**Given task:**
Copy the lines below exactly, from the line with "Document page, 1241x1754 pixels." to the line with "Identify the document".

[Region and label listings]
---

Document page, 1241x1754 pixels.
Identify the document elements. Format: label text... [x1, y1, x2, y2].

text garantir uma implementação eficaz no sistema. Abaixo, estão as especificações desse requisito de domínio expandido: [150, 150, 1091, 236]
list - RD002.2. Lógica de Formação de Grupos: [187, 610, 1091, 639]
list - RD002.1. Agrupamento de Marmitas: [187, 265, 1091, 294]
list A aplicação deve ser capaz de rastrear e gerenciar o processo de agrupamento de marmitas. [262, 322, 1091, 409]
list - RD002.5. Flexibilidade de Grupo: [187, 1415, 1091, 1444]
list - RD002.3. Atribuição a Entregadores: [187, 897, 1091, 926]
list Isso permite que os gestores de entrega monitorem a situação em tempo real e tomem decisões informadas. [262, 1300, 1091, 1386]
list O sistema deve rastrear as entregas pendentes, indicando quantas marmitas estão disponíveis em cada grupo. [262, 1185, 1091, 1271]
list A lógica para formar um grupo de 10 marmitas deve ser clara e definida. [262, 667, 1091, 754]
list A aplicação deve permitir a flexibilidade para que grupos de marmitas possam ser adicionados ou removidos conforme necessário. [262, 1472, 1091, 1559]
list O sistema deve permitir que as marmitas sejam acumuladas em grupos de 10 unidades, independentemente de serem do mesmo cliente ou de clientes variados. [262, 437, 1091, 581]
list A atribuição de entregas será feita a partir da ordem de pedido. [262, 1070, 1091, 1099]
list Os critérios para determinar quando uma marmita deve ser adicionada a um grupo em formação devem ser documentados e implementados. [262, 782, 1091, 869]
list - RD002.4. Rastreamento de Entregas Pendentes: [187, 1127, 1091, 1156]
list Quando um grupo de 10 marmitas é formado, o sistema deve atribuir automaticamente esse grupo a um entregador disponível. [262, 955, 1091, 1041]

---

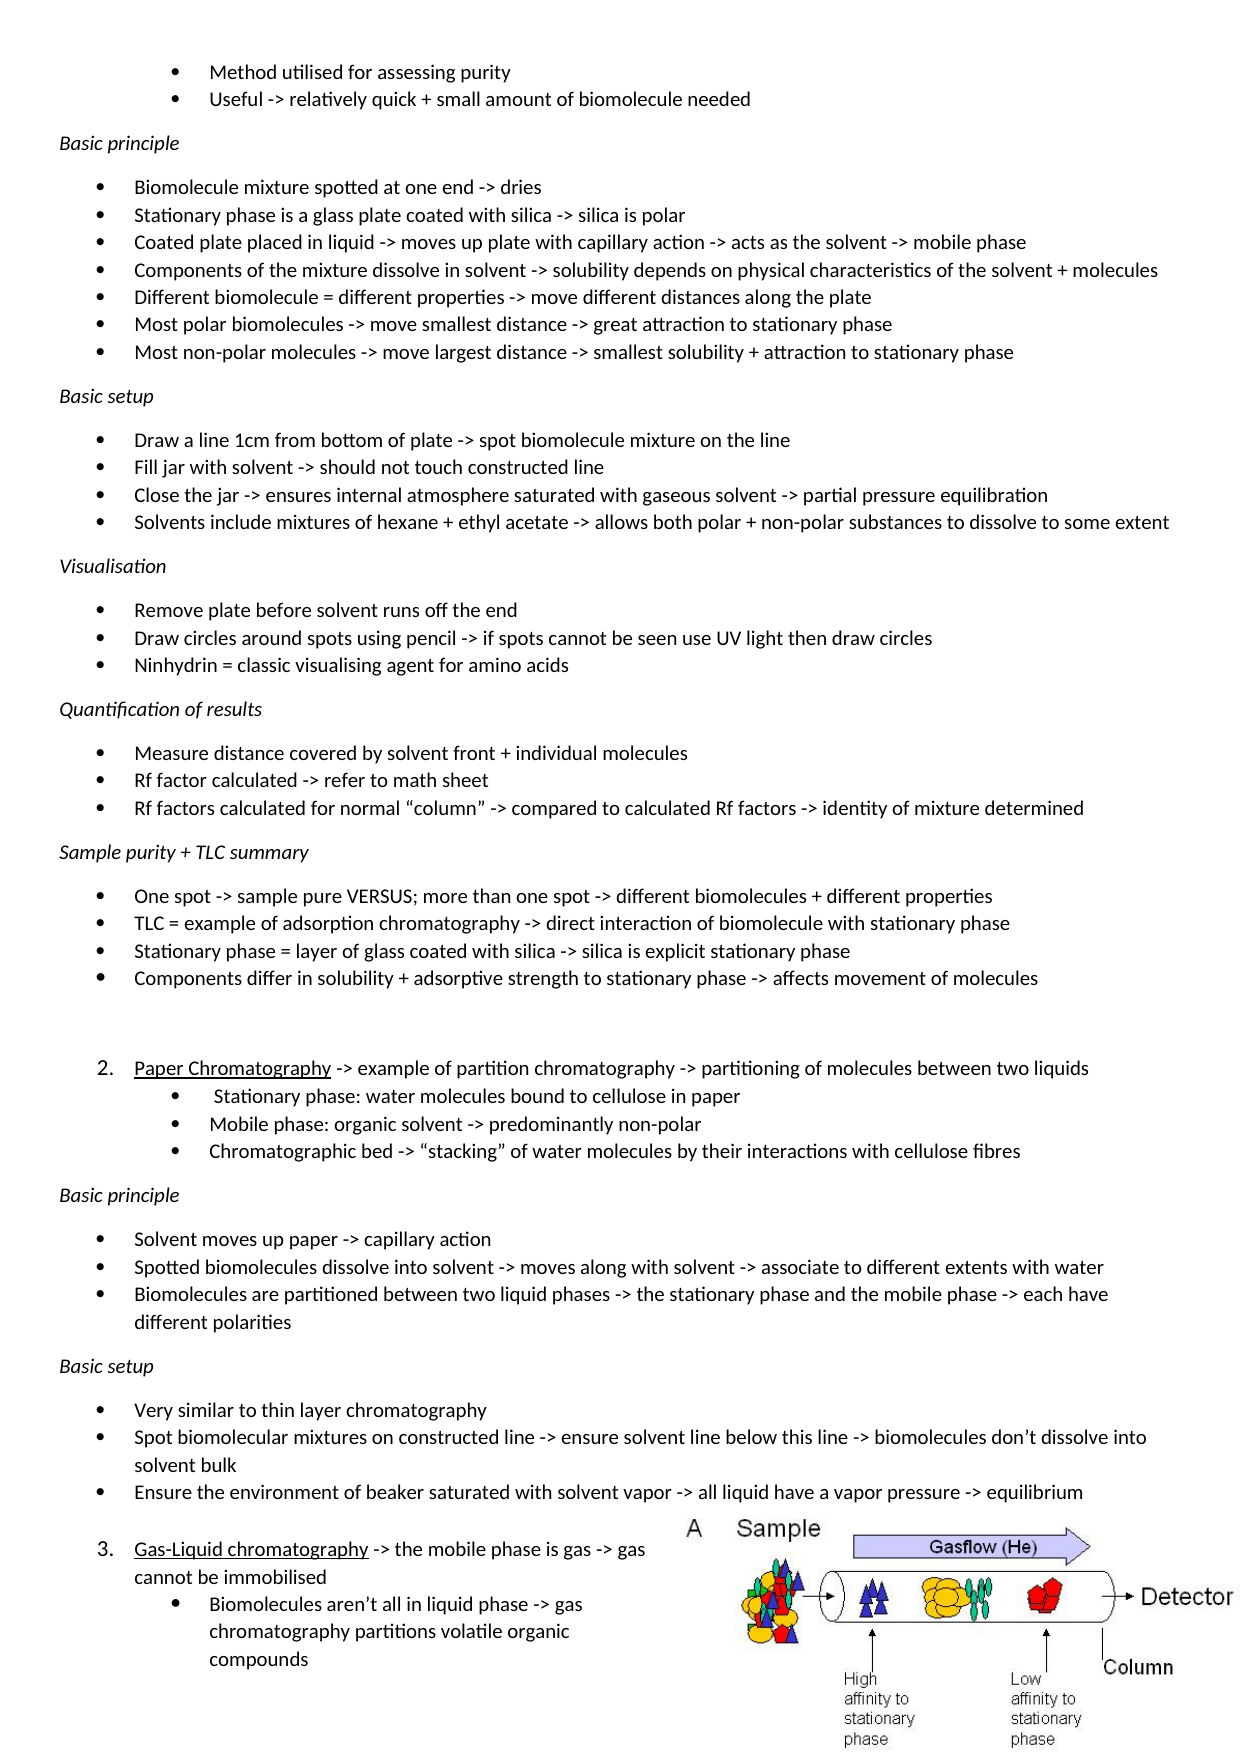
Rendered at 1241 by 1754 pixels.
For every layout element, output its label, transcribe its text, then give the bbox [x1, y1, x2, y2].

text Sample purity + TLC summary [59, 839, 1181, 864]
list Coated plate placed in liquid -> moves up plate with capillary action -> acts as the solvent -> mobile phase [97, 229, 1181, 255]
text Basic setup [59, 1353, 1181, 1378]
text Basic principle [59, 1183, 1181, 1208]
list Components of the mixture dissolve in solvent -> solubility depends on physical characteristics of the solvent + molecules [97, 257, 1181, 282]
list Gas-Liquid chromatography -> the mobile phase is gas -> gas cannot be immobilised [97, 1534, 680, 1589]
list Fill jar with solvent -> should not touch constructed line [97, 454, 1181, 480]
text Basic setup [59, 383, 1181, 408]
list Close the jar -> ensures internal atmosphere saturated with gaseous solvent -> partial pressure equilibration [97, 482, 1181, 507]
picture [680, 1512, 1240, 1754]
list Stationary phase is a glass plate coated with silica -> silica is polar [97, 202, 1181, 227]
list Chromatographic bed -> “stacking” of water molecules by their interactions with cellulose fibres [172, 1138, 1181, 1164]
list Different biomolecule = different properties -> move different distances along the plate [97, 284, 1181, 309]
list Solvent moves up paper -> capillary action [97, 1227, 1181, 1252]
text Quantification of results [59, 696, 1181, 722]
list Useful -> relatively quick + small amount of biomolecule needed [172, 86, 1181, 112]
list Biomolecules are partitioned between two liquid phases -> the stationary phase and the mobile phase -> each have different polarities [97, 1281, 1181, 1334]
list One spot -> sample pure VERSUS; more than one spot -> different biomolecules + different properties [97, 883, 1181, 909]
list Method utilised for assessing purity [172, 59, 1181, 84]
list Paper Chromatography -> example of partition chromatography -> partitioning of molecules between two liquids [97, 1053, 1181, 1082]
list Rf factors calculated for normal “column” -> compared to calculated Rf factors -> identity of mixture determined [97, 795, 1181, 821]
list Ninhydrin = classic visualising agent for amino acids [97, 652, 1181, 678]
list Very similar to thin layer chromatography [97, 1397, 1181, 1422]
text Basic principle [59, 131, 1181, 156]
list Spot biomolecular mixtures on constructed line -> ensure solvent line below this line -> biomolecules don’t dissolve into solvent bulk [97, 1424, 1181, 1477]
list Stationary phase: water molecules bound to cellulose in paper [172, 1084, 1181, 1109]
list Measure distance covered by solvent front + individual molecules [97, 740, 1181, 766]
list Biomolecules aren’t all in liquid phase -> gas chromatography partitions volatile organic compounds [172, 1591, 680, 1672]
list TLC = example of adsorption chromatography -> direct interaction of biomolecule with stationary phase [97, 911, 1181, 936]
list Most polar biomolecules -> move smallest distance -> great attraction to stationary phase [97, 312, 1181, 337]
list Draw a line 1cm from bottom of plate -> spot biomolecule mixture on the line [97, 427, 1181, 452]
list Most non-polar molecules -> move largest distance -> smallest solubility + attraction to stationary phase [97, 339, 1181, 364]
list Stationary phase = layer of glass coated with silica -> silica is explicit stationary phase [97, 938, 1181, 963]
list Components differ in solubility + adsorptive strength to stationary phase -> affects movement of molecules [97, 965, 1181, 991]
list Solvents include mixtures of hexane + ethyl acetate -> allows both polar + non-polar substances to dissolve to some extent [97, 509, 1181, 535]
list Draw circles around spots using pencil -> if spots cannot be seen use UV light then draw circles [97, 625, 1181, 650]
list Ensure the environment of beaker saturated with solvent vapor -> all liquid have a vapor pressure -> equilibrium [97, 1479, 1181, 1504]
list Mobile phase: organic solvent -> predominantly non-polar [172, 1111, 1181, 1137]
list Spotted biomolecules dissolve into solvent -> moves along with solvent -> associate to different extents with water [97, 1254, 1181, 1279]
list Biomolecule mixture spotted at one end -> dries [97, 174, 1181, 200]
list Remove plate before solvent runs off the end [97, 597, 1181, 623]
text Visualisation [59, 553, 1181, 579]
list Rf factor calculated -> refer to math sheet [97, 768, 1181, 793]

---

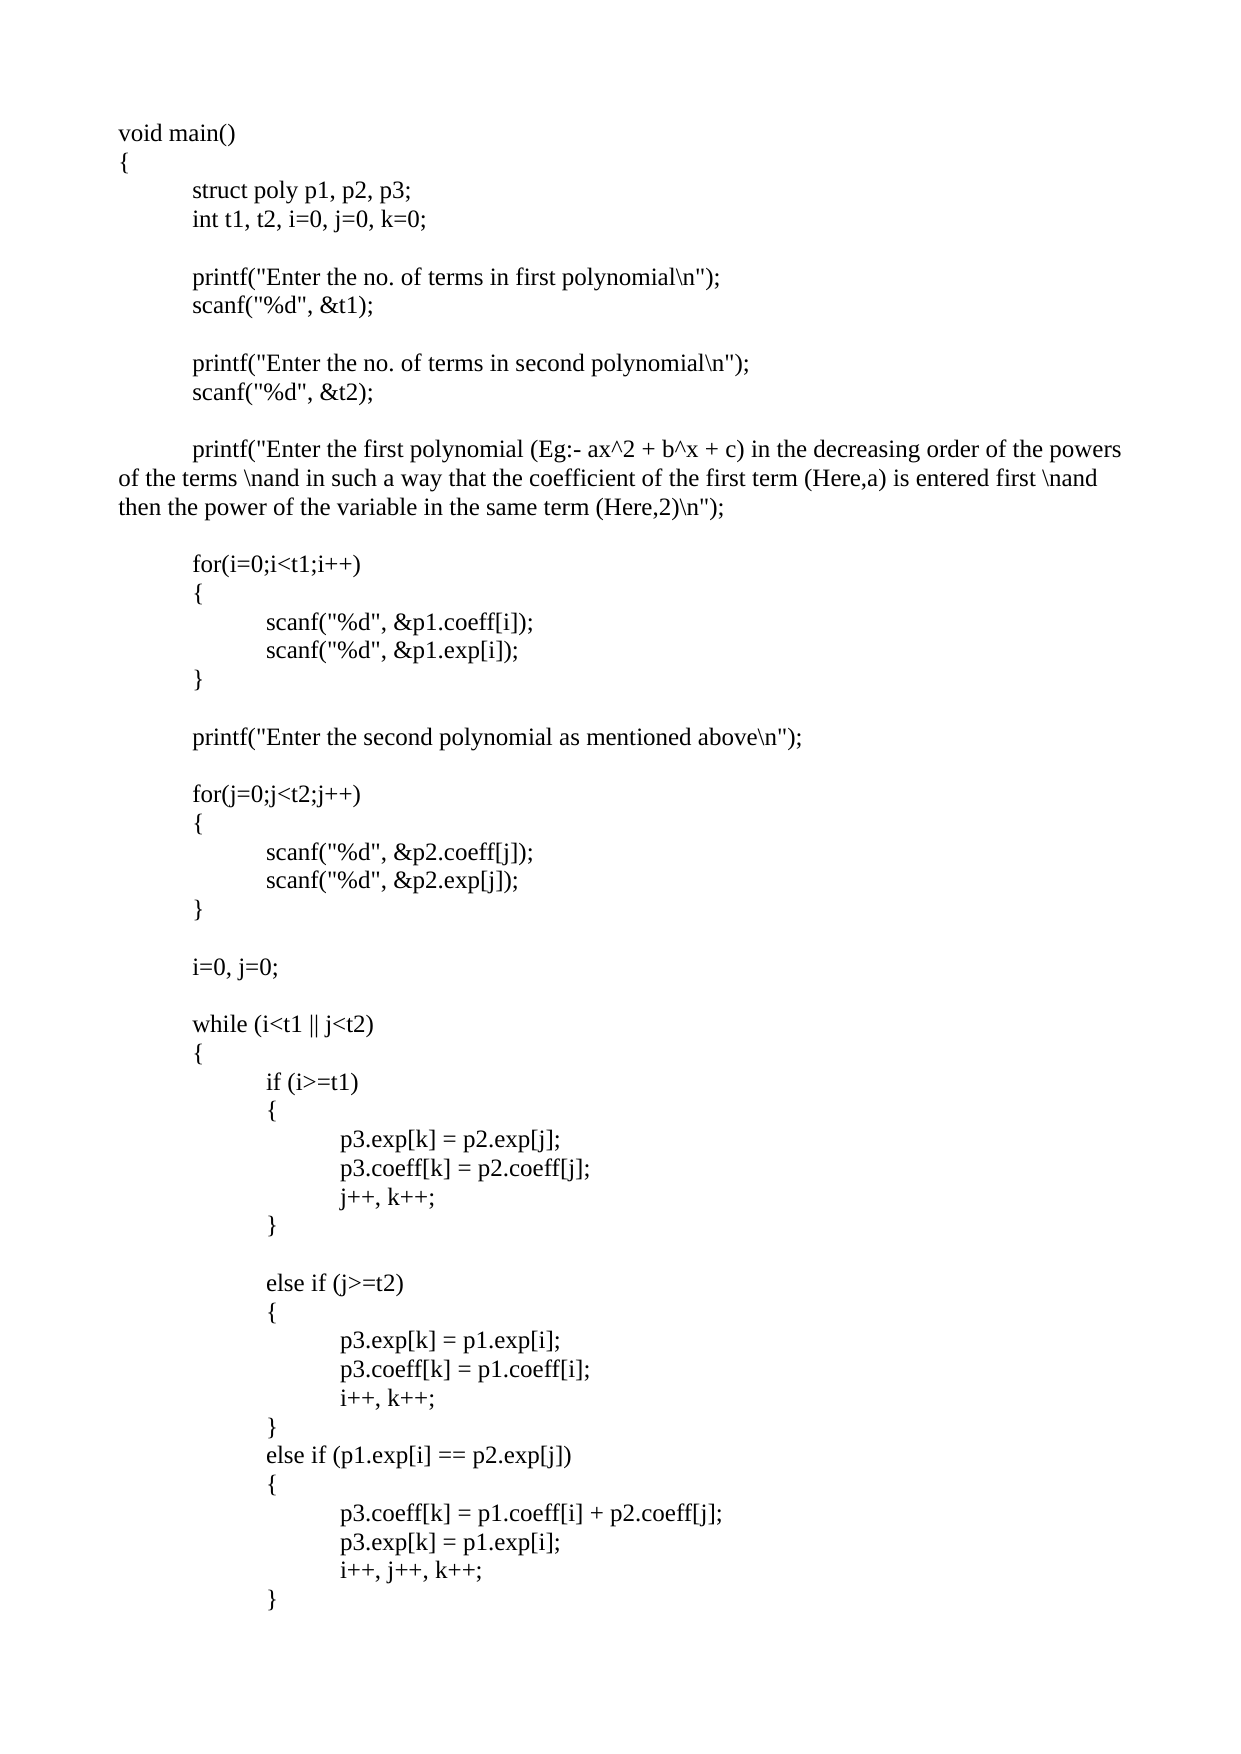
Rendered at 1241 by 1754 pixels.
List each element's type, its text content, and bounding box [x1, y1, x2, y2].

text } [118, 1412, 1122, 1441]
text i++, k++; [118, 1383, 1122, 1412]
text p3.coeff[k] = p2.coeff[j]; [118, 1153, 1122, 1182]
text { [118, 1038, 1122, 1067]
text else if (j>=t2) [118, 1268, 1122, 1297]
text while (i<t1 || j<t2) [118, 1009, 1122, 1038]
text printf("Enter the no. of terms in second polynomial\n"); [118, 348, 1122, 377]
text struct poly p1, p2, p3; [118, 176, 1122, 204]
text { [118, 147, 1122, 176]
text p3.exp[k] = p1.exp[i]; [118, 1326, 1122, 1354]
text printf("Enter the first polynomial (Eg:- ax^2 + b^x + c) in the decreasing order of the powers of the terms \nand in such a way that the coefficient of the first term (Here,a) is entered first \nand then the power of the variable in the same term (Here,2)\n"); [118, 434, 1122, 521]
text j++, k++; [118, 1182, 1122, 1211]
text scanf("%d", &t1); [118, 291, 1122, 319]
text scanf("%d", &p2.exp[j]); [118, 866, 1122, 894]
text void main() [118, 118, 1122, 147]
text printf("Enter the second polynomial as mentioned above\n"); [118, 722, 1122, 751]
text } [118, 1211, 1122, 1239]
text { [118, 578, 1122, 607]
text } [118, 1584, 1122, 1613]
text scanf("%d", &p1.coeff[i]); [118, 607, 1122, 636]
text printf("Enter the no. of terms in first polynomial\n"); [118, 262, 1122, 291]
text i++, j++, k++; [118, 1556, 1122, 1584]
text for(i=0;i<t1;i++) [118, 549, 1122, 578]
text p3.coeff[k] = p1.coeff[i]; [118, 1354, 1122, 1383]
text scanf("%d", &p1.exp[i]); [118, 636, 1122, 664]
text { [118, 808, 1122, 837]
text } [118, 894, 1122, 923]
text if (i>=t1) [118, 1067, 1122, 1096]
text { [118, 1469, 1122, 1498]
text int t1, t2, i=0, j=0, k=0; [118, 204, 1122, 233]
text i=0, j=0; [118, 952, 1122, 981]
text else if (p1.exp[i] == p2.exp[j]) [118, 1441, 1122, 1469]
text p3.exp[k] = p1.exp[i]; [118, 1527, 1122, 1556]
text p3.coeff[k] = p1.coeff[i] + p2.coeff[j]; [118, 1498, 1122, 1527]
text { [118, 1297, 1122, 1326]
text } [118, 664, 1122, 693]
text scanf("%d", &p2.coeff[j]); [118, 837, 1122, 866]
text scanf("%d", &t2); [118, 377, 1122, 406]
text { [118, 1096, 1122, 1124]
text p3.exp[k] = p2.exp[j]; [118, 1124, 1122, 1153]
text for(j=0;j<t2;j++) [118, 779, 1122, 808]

---

**The output:**
Document page, 1241x1754 pixels.
Identify the document elements. Format: label text... [x1, y1, x2, y2].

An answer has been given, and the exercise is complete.